De même, des OGM produisent leur propre insecticide, ce qui permet de réduire l’apport de produits chimiques. Cependant, les insectes se retrouvant continuellement en contact avec le même agent toxique sécrété par la plante, il existe un risque de voir apparaître des insectes résistants. Par conséquent, l’effet bénéfique risque de se réduire progressivement.
Certains défenseurs des OGM avancent parfois l’idée que leur culture massive permettrait de réduire la famine dans le monde. Pure hypocrisie. En 1990, déjà, la FAO soulignait que l’accroissement de la production alimentaire dépasse de 50% celui de la population. Les problèmes de malnutrition sont liés aux ravages économiques, sociaux et militaires que provoque le système capitaliste. Les pays capitalistes occidentaux utilisent d’ailleurs l’arme alimentaire pour maintenir l’humanité sous leur dépendance.
Depuis peu, les OGM sont devenus des « plantes usines » qui permettent de soigner des allergie, de réduire l’apport en cholestérol et, surtout, de soigner des maladies rares comme la Mucoviscidose. Cependant, de plus en plus de chercheurs sont sceptiques. Ils constatent que les pollutions génétiques sont inévitables - qu’il s’agisse d’erreur, d’accident, de malveillance ou de dissémination. La vente par Syngenta, entre 2001 et 2004, d’un maïs non autorisé, sans que l’entreprise « s’en aperçoive », n’en est que la dernière illustration.
L’Académie Nationale des Sciences, aux Etats-Unis, remarque que « des plantes et des animaux transformés pour produire des médicaments peuvent être nocifs pour les êtres humains et les autres espèces qui les consommeraient accidentellement ». En 2002 déjà, aux Etats-Unis, 500 000 tonnes de soja ont été saisies, car elles avaient été polluées par un maïs produisant un vaccin porcin de l’entreprise Prodigene.
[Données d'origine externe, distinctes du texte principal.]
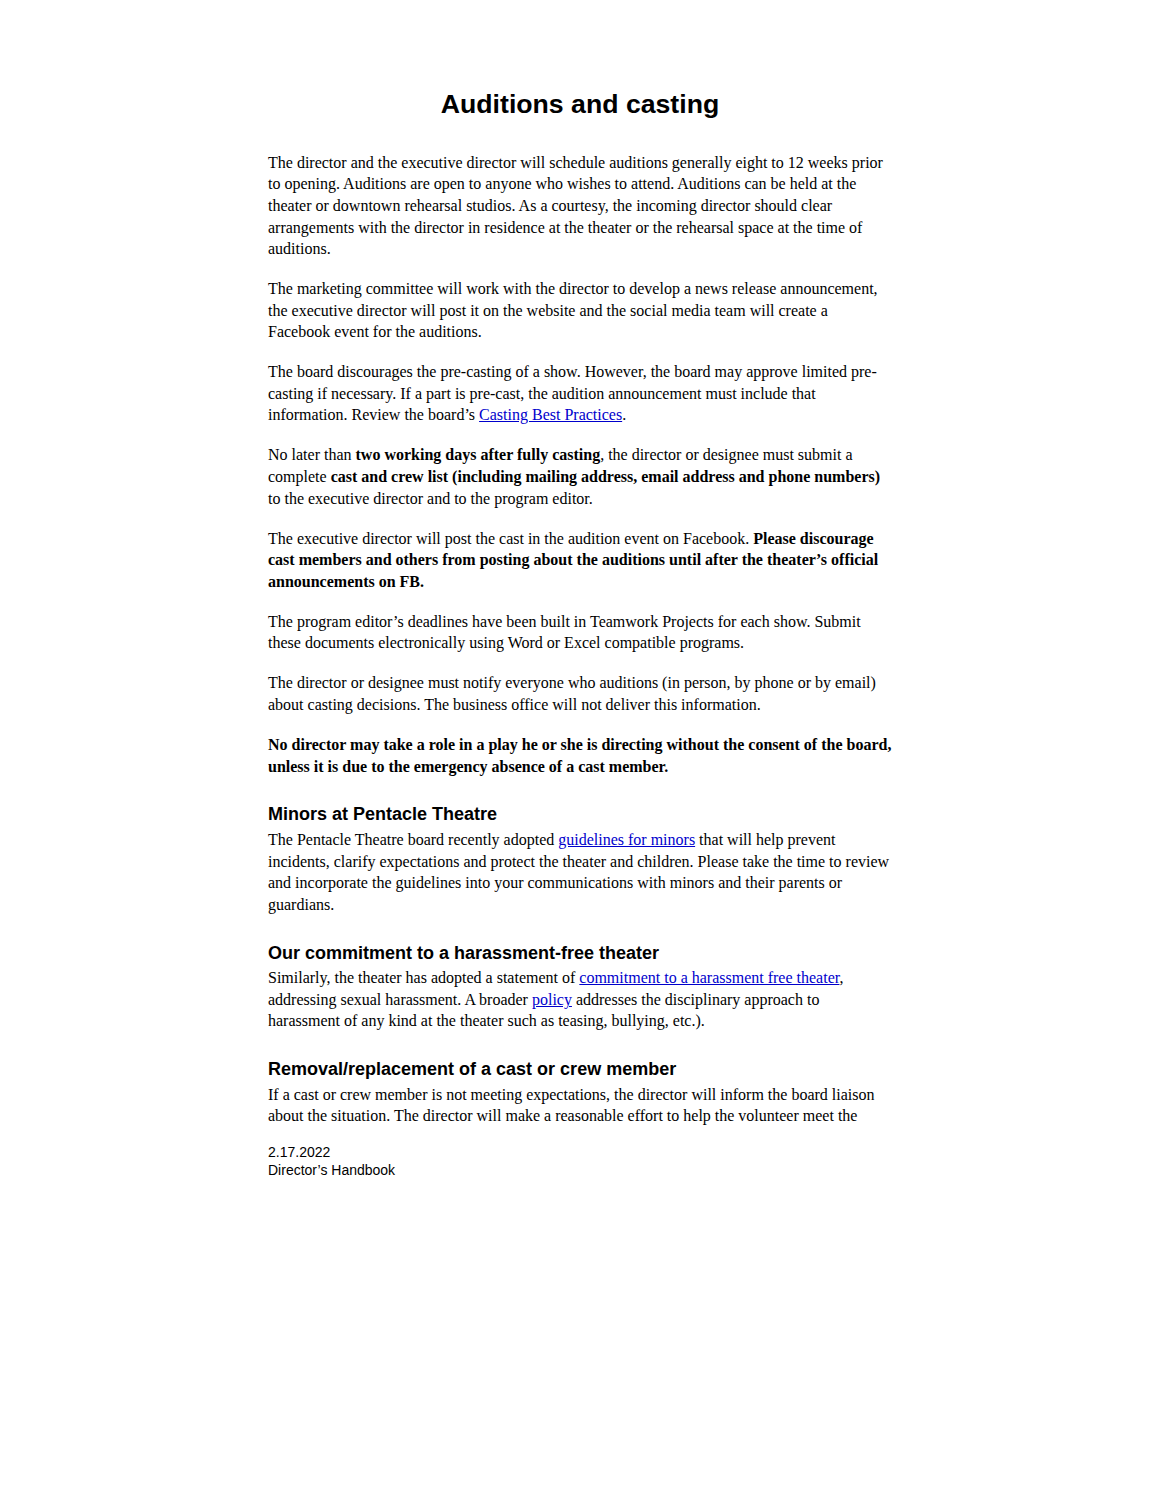Auditions and casting
The director and the executive director will schedule auditions generally eight to 12 weeks prior to opening. Auditions are open to anyone who wishes to attend. Auditions can be held at the theater or downtown rehearsal studios. As a courtesy, the incoming director should clear arrangements with the director in residence at the theater or the rehearsal space at the time of auditions.
The marketing committee will work with the director to develop a news release announcement, the executive director will post it on the website and the social media team will create a Facebook event for the auditions.
The board discourages the pre-casting of a show. However, the board may approve limited pre-casting if necessary. If a part is pre-cast, the audition announcement must include that information. Review the board’s Casting Best Practices.
No later than two working days after fully casting, the director or designee must submit a complete cast and crew list (including mailing address, email address and phone numbers) to the executive director and to the program editor.
The executive director will post the cast in the audition event on Facebook. Please discourage cast members and others from posting about the auditions until after the theater’s official announcements on FB.
The program editor’s deadlines have been built in Teamwork Projects for each show. Submit these documents electronically using Word or Excel compatible programs.
The director or designee must notify everyone who auditions (in person, by phone or by email) about casting decisions. The business office will not deliver this information.
No director may take a role in a play he or she is directing without the consent of the board, unless it is due to the emergency absence of a cast member.
Minors at Pentacle Theatre
The Pentacle Theatre board recently adopted guidelines for minors that will help prevent incidents, clarify expectations and protect the theater and children. Please take the time to review and incorporate the guidelines into your communications with minors and their parents or guardians.
Our commitment to a harassment-free theater
Similarly, the theater has adopted a statement of commitment to a harassment free theater, addressing sexual harassment. A broader policy addresses the disciplinary approach to harassment of any kind at the theater such as teasing, bullying, etc.).
Removal/replacement of a cast or crew member
If a cast or crew member is not meeting expectations, the director will inform the board liaison about the situation. The director will make a reasonable effort to help the volunteer meet the
2.17.2022
Director’s Handbook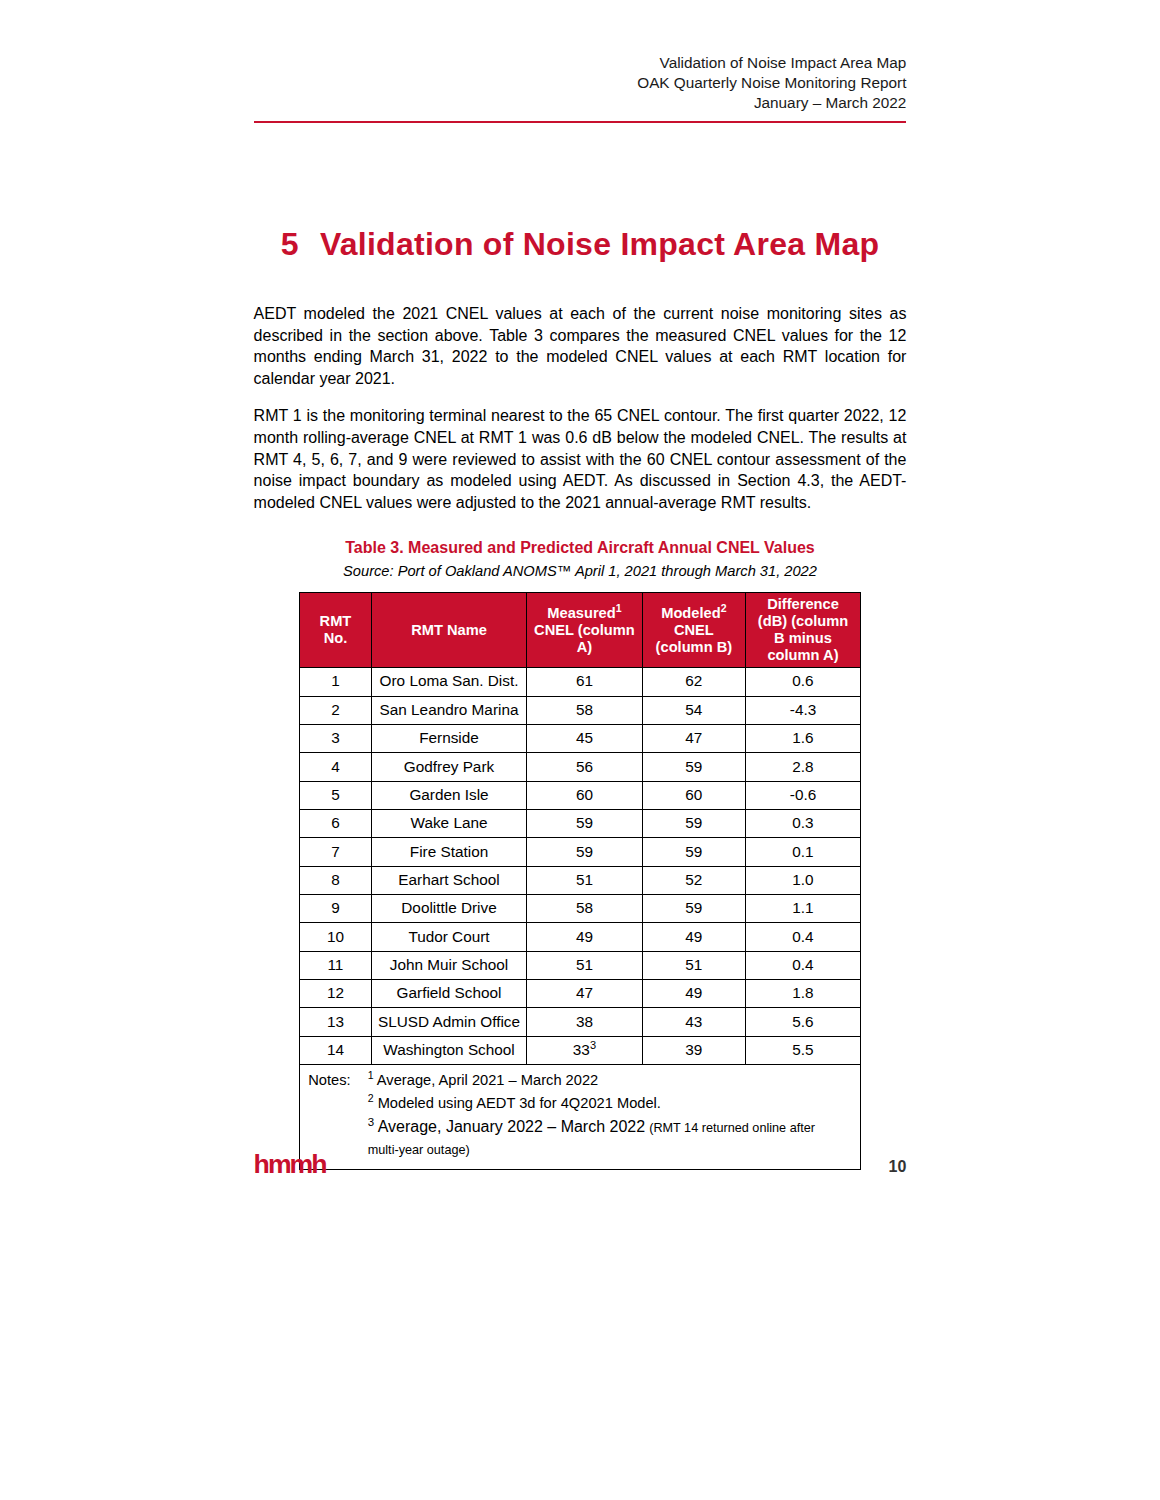Validation of Noise Impact Area Map OAK Quarterly Noise Monitoring Report January – March 2022
5 Validation of Noise Impact Area Map
AEDT modeled the 2021 CNEL values at each of the current noise monitoring sites as described in the section above. Table 3 compares the measured CNEL values for the 12 months ending March 31, 2022 to the modeled CNEL values at each RMT location for calendar year 2021.
RMT 1 is the monitoring terminal nearest to the 65 CNEL contour. The first quarter 2022, 12 month rolling-average CNEL at RMT 1 was 0.6 dB below the modeled CNEL. The results at RMT 4, 5, 6, 7, and 9 were reviewed to assist with the 60 CNEL contour assessment of the noise impact boundary as modeled using AEDT. As discussed in Section 4.3, the AEDT-modeled CNEL values were adjusted to the 2021 annual-average RMT results.
Table 3. Measured and Predicted Aircraft Annual CNEL Values
Source: Port of Oakland ANOMS™ April 1, 2021 through March 31, 2022
| RMT No. | RMT Name | Measured 1 CNEL (column A) | Modeled 2 CNEL (column B) | Difference (dB) (column B minus column A) |
| --- | --- | --- | --- | --- |
| 1 | Oro Loma San. Dist. | 61 | 62 | 0.6 |
| 2 | San Leandro Marina | 58 | 54 | -4.3 |
| 3 | Fernside | 45 | 47 | 1.6 |
| 4 | Godfrey Park | 56 | 59 | 2.8 |
| 5 | Garden Isle | 60 | 60 | -0.6 |
| 6 | Wake Lane | 59 | 59 | 0.3 |
| 7 | Fire Station | 59 | 59 | 0.1 |
| 8 | Earhart School | 51 | 52 | 1.0 |
| 9 | Doolittle Drive | 58 | 59 | 1.1 |
| 10 | Tudor Court | 49 | 49 | 0.4 |
| 11 | John Muir School | 51 | 51 | 0.4 |
| 12 | Garfield School | 47 | 49 | 1.8 |
| 13 | SLUSD Admin Office | 38 | 43 | 5.6 |
| 14 | Washington School | 33 3 | 39 | 5.5 |
| Notes: 1 Average, April 2021 – March 2022 2 Modeled using AEDT 3d for 4Q2021 Model. 3 Average, January 2022 – March 2022 (RMT 14 returned online after multi-year outage) |
hmmh
10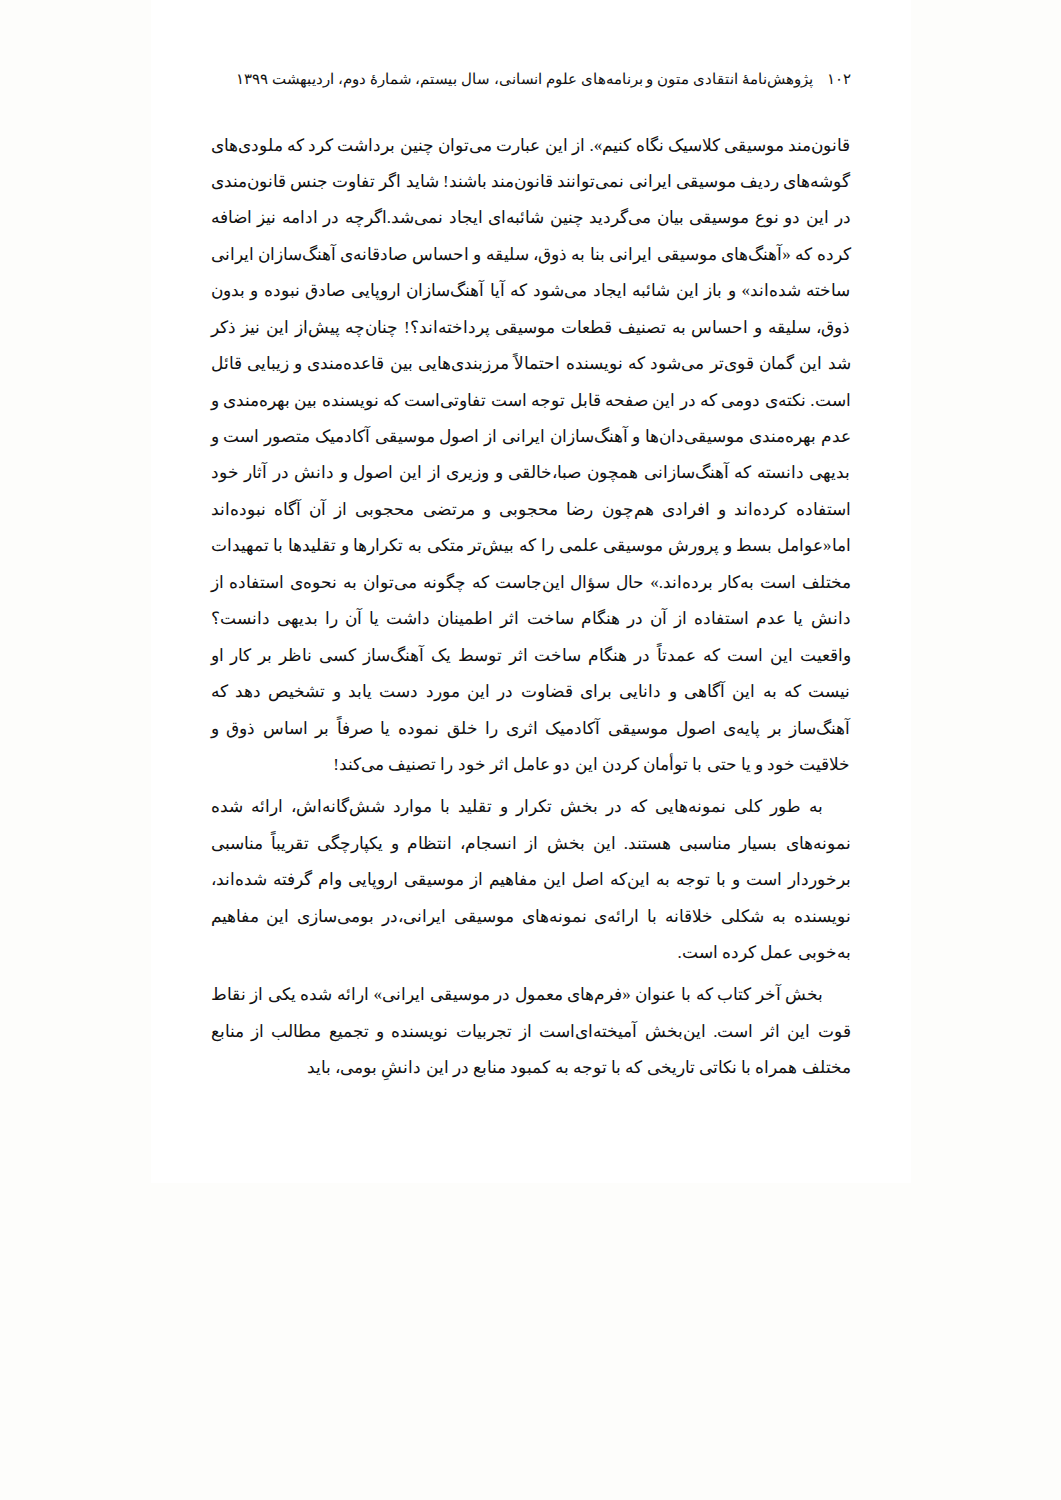۱۰۲ پژوهش‌نامۀ انتقادی متون و برنامه‌های علوم انسانی، سال بیستم، شمارۀ دوم، اردیبهشت ۱۳۹۹
قانون‌مند موسیقی کلاسیک نگاه کنیم». از این عبارت می‌توان چنین برداشت کرد که ملودی‌های گوشه‌های ردیف موسیقی ایرانی نمی‌توانند قانون‌مند باشند! شاید اگر تفاوت جنس قانون‌مندی در این دو نوع موسیقی بیان می‌گردید چنین شائبه‌ای ایجاد نمی‌شد.اگرچه در ادامه نیز اضافه کرده که «آهنگ‌های موسیقی ایرانی بنا به ذوق، سلیقه و احساس صادقانه‌ی آهنگ‌سازان ایرانی ساخته شده‌اند» و باز این شائبه ایجاد می‌شود که آیا آهنگ‌سازان اروپایی صادق نبوده و بدون ذوق، سلیقه و احساس به تصنیف قطعات موسیقی پرداخته‌اند؟! چنان‌چه پیش‌از این نیز ذکر شد این گمان قوی‌تر می‌شود که نویسنده احتمالاً مرزبندی‌هایی بین قاعده‌مندی و زیبایی قائل است. نکته‌ی دومی که در این صفحه قابل توجه است تفاوتی‌است که نویسنده بین بهره‌مندی و عدم بهره‌مندی موسیقی‌دان‌ها و آهنگ‌سازان ایرانی از اصول موسیقی آکادمیک متصور است و بدیهی دانسته که آهنگ‌سازانی همچون صبا،خالقی و وزیری از این اصول و دانش در آثار خود استفاده کرده‌اند و افرادی هم‌چون رضا محجوبی و مرتضی محجوبی از آن آگاه نبوده‌اند اما«عوامل بسط و پرورش موسیقی علمی را که بیش‌تر متکی به تکرارها و تقلیدها با تمهیدات مختلف است به‌کار برده‌اند.» حال سؤال این‌جاست که چگونه می‌توان به نحوه‌ی استفاده از دانش یا عدم استفاده از آن در هنگام ساخت اثر اطمینان داشت یا آن را بدیهی دانست؟ واقعیت این است که عمدتاً در هنگام ساخت اثر توسط یک آهنگ‌ساز کسی ناظر بر کار او نیست که به این آگاهی و دانایی برای قضاوت در این مورد دست یابد و تشخیص دهد که آهنگ‌ساز بر پایه‌ی اصول موسیقی آکادمیک اثری را خلق نموده یا صرفاً بر اساس ذوق و خلاقیت خود و یا حتی با توأمان کردن این دو عامل اثر خود را تصنیف می‌کند!
به طور کلی نمونه‌هایی که در بخش تکرار و تقلید با موارد شش‌گانه‌اش، ارائه شده نمونه‌های بسیار مناسبی هستند. این بخش از انسجام، انتظام و یکپارچگی تقریباً مناسبی برخوردار است و با توجه به این‌که اصل این مفاهیم از موسیقی اروپایی وام گرفته شده‌اند، نویسنده به شکلی خلاقانه با ارائه‌ی نمونه‌های موسیقی ایرانی،در بومی‌سازی این مفاهیم به‌خوبی عمل کرده است.
بخش آخر کتاب که با عنوان «فرم‌های معمول در موسیقی ایرانی» ارائه شده یکی از نقاط قوت این اثر است. این‌بخش آمیخته‌ای‌است از تجربیات نویسنده و تجمیع مطالب از منابع مختلف همراه با نکاتی تاریخی که با توجه به کمبود منابع در این دانشِ بومی، باید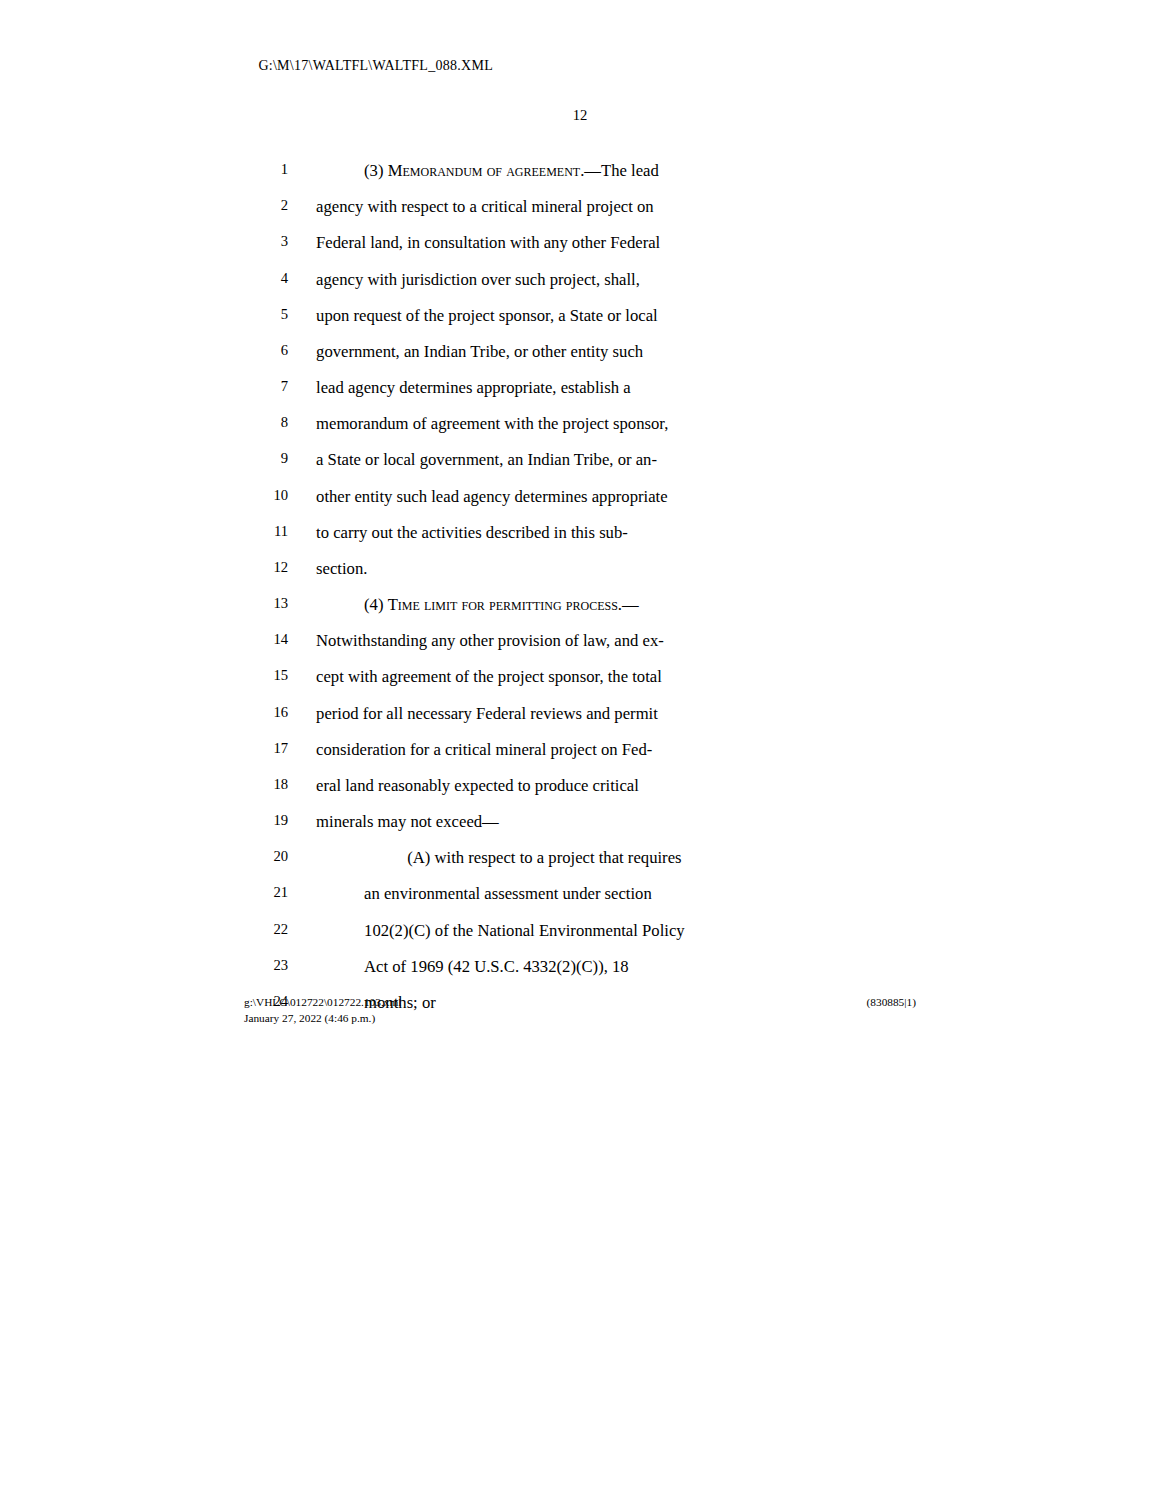G:\M\17\WALTFL\WALTFL_088.XML
12
| 1 | (3) Memorandum of agreement. —The lead |
| 2 | agency with respect to a critical mineral project on |
| 3 | Federal land, in consultation with any other Federal |
| 4 | agency with jurisdiction over such project, shall, |
| 5 | upon request of the project sponsor, a State or local |
| 6 | government, an Indian Tribe, or other entity such |
| 7 | lead agency determines appropriate, establish a |
| 8 | memorandum of agreement with the project sponsor, |
| 9 | a State or local government, an Indian Tribe, or an- |
| 10 | other entity such lead agency determines appropriate |
| 11 | to carry out the activities described in this sub- |
| 12 | section. |
| 13 | (4) Time limit for permitting process. — |
| 14 | Notwithstanding any other provision of law, and ex- |
| 15 | cept with agreement of the project sponsor, the total |
| 16 | period for all necessary Federal reviews and permit |
| 17 | consideration for a critical mineral project on Fed- |
| 18 | eral land reasonably expected to produce critical |
| 19 | minerals may not exceed— |
| 20 | (A) with respect to a project that requires |
| 21 | an environmental assessment under section |
| 22 | 102(2)(C) of the National Environmental Policy |
| 23 | Act of 1969 (42 U.S.C. 4332(2)(C)), 18 |
| 24 | months; or |
g:\VHLC\012722\012722.103.xml
January 27, 2022 (4:46 p.m.)
(830885|1)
Comment comprendre, devant tant de faits troublants, l’engouement des capitalistes et de leurs politiciens pour la culture d’OGM ? En fait, la question se ramène simplement à celle-ci : les OGM dans l’intérêt de qui ? Ils sont en effet un véritable Eldorado pour une demi-douzaine de grands groupes capitalistes mondiaux : Monsanto, Novartis, Dupont de Nemours, Aventis, Rhône Poulenc, Agrevo ou Zeneca. Leurs semences sont dans les catalogues d’achat par lesquels les agriculteurs doivent obligatoirement passer. Ils sont brevetés, ce qui interdit aux agriculteurs de replanter le fruit de leur récolte comme ils le faisaient depuis des siècles. Désormais, seules quelques multinationales, qui ont breveté certaines capacités naturelles des plantes, décident souverainement de leur usage.
La technologie ouvre la possibilité d’une meilleure qualité de vie pour l’humanité toute entière. Mais la question est de savoir quelle classe contrôle la technologie.
Ces grands groupes sont d’autant plus puissants qu’ils vendent en « kit » des produits associés à l’OGM. Les sept premiers vendeurs de pesticides, dans le monde, sont justement Novartis, Monsanto, Rhône Poulenc, Dupont de Nemours, Agrevo, Zeneca et Bayer. Ces grands groupes s’approprient des ressources jusqu’alors partagées par tous, et dépossèdent l’humanité des facultés de reproduction et de multiplication du vivant. Leur dernière trouvaille consiste à mettre sur le marché des plantes qui ne peuvent pas se reproduire, grâce au fameux gène « Terminator », ce qui impose aux paysans un rachat annuel et une soumission totale au marchand.
Les paysans sont de plus en plus coincés entre les firmes agrochimiques, qui leur fournissent les semences, et la grande distribution, qui fixe les prix de vente. Sous prétexte d’améliorer l’accès du tiers monde à une alimentation abondante et de qualité, le développement des OGM entraîne des coûts supplémentaires insupportables pour beaucoup. Aux Etats-Unis, malgré des récoltes record, on assiste à des faillites en masse du fait de l’augmentation des coûts.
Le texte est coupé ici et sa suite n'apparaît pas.